From 2005-06 to 2018-19, Cal appeared in the NCAA Tournament in 11 of 14 seasons, advancing to the Final Four in 2013 in the best season in program history. It’s been six years since they’ve been back, and never under Smith, who isn’t letting herself get too far ahead.

There has never been an NCAA Tournament that featured Cal but not Stanford.

“I’m not letting myself go there yet,” she said, before allowing that “we’ve talked about the selection show and what we want it to look like.

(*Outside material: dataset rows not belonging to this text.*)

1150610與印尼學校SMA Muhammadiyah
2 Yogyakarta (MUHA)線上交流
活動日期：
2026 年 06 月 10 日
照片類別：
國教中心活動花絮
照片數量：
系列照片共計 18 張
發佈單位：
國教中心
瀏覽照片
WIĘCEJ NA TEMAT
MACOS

“Everyone is like, ‘Well, the last time we did this.’ And I’m like, ‘I do not care about the last time. This is our time.’ I want it to be different and special because this is this team’s first time and we don’t know when this will happen again. So don’t tell me about the last time in 2019. Let’s make this special. That’s my mindset and that’s been my mindset with this team.”

While Williams, averaging 11.4 points and 4.3 assists, has acted as the missing piece, it was the existing group of starters — seniors Ionna Krimili, Marta Suarez, Michelle Onyiah and sophomore Lulu Twidale — that Smith said spearheaded a culture change within the program.

“It’s been the best leadership group that I’ve had since I’ve been head coach,” Smith said. “I give a lot of credit to the players who decided that they wanted things to be different this year. They wanted things to be better. They wanted to hold each other accountable and have a certain standard for what Cal basketball should look like.”

The challenge will be maintaining the standard next season, when Twidale (13.1 ppg) will be their only returning starter. The Bears brought in Williams and two other role players in the transfer portal last spring and plan to be active again because, Smith said, “if you’re not using the portal, you’re really behind.”

It’s a different philosophy than at Stanford, where Paye said, “We’re not able to do it that way.” The Cardinal closed their overtime win at Virginia Tech last weekend with a group that featured two freshmen and three sophomores, whom Paye believes will be the foundation of Stanford’s next tournament team.

This year, though, belongs to the Bears.

“I personally think Cal basketball is on the rise,” Williams said. “I think this season was the start of that. I think next season they’ll continue to do great things. I think they will continue to strive to be the best team in the Bay. The rivalry with Stanford will always be there, but now that we’ve got that sweep under our belt it gives us the utmost confidence going into next season with the belief that we can do it again.”